By Casey Frye, CCNN Writer
All across the globe, honeybee populations are shrinking faster than the ice caps in the North Pole. Researchers aren’t exactly sure what’s causing the decline, but they know a huge part of it has to do with deadly diseases. According to a new study, these illnesses are spilling over into bumblebees, and it can have serious consequences for the bugs and humans alike.
When bees are infected with what are known as varroa mites, the tiny organisms suck on their blood and cause significant damage. In the process, the mites may deliver what is known as the deformed wing virus (DWV), which gives rise to misshaped wings in developing pupae (babies) that die shortly after infection. A second common disease among honeybees is caused by a fungus known as Nosema ceranae, which dramatically shortens a bee’s life.

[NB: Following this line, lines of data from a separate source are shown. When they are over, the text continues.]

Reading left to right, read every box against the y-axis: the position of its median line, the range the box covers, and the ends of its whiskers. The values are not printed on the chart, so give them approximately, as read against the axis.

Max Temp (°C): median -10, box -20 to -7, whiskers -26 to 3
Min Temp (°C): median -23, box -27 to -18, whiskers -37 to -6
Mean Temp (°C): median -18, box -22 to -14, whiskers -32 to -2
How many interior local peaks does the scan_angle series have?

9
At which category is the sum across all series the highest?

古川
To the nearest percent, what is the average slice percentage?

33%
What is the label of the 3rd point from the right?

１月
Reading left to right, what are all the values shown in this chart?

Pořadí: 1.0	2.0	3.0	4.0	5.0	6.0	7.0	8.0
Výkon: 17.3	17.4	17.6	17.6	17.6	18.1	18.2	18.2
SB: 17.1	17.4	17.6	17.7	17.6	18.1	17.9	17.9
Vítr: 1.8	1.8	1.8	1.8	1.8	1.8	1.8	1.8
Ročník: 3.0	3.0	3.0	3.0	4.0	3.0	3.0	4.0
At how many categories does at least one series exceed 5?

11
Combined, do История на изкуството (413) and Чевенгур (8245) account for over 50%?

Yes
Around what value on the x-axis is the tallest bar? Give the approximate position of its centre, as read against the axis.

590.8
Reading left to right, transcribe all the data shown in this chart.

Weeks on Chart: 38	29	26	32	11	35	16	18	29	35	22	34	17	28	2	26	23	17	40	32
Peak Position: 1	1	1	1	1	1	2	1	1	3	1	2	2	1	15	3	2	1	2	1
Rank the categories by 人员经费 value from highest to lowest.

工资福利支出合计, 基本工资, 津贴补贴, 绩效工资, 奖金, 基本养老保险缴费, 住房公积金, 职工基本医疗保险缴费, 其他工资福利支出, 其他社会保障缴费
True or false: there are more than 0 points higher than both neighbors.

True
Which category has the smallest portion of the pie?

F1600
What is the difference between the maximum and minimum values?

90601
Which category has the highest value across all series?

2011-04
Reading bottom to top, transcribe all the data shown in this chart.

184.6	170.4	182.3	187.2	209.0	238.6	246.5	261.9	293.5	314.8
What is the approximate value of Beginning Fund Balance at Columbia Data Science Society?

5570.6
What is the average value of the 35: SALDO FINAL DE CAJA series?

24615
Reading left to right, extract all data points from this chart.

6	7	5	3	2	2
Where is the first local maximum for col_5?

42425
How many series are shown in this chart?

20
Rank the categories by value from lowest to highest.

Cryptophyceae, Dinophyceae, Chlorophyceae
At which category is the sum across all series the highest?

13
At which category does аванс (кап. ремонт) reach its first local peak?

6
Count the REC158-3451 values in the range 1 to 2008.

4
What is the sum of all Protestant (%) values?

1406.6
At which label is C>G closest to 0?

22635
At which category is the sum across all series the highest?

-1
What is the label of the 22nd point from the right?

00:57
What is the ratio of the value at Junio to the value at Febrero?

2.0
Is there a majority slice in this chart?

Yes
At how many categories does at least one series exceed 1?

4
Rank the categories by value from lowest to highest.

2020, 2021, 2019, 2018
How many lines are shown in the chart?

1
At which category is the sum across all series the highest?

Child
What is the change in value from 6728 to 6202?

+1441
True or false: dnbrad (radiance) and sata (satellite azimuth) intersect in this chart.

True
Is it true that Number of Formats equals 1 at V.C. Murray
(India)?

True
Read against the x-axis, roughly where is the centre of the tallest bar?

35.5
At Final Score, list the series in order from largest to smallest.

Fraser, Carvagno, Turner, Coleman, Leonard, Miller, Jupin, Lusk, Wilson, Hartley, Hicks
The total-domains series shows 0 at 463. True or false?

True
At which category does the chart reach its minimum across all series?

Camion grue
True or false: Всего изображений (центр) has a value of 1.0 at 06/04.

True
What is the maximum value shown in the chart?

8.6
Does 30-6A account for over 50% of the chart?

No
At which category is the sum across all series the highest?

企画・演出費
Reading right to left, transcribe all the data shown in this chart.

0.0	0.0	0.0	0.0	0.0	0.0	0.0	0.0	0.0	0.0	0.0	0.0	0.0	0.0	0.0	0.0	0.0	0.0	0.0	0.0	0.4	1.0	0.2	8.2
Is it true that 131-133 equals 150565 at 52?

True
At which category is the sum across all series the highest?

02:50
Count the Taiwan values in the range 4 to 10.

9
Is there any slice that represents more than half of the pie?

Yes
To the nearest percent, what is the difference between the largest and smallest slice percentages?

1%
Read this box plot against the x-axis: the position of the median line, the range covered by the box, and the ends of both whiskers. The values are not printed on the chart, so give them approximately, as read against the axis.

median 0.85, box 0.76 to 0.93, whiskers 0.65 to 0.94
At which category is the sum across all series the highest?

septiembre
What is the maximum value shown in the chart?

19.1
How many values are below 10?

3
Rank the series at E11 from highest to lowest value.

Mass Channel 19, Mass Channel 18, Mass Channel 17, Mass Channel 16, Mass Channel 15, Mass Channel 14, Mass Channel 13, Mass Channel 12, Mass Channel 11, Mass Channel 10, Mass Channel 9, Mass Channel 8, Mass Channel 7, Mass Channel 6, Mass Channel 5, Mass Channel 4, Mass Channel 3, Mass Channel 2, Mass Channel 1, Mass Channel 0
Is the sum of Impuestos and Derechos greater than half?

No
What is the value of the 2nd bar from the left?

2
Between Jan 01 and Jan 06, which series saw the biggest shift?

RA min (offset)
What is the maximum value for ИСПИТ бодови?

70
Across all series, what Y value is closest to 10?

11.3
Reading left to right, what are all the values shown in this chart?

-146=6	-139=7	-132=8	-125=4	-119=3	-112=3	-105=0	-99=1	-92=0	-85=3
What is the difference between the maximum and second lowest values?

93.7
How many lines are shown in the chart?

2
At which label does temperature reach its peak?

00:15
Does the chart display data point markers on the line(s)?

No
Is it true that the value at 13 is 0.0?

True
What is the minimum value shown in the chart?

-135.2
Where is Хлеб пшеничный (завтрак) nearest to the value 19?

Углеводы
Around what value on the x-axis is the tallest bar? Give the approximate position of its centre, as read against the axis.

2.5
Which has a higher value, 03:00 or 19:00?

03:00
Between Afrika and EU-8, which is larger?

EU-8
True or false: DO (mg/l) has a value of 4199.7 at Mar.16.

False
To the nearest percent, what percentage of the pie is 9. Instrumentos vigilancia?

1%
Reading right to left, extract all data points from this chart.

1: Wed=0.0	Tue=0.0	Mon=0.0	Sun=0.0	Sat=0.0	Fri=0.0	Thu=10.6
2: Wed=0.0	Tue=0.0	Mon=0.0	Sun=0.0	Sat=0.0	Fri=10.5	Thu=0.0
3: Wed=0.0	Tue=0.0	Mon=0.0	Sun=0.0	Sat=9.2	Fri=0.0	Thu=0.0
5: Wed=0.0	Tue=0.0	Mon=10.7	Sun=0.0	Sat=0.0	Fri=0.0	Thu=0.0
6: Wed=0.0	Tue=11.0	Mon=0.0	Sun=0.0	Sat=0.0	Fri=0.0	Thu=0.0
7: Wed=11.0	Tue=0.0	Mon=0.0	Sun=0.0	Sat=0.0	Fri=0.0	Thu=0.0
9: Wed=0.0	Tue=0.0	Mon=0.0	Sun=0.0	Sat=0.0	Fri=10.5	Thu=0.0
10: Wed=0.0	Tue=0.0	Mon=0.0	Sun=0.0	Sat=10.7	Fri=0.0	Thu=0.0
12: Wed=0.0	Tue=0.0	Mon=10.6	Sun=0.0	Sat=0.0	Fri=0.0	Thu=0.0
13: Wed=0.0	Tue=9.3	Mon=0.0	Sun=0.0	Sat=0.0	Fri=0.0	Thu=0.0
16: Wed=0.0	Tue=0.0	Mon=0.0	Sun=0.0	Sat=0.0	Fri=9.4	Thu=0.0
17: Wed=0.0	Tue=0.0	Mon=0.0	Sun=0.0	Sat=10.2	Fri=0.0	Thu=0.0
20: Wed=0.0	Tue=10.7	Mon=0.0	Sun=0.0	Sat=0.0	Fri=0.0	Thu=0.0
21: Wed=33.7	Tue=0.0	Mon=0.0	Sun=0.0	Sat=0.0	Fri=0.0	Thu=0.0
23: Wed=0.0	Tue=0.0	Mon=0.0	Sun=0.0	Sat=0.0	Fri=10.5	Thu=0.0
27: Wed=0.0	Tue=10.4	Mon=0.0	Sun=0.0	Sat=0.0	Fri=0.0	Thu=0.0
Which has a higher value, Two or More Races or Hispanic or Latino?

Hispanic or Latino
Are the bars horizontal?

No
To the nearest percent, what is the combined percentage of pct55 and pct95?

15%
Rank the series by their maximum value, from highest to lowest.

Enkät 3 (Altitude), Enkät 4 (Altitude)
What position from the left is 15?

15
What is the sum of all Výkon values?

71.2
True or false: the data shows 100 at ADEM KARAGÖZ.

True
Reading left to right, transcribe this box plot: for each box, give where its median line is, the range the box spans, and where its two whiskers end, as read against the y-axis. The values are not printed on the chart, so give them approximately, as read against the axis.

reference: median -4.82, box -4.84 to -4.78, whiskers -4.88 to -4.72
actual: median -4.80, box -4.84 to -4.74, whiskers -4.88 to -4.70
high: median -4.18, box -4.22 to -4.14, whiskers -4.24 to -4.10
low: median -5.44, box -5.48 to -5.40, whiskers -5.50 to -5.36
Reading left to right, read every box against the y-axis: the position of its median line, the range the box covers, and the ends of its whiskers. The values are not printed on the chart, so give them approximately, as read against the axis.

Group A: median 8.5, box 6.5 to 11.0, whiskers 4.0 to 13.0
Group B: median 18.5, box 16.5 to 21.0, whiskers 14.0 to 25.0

These diseases are typically found in regular honeybees, but according to the new study, they’re popping up in bumblebee populations. Researchers discovered that approximately 11% of bumblebees suffer from DWV and 7% had the fungal infection. It seems part of the problem is chemical pesticides are affecting the insects’ immune system, making it harder for them to fight the deadly diseases.
Though scientists sampled areas in the UK, they’re sure these patterns reflect a global trend, and one that should be addressed immediately. Bees pollinate many of our food crops and without them, we should see dramatic decreases in food supplies.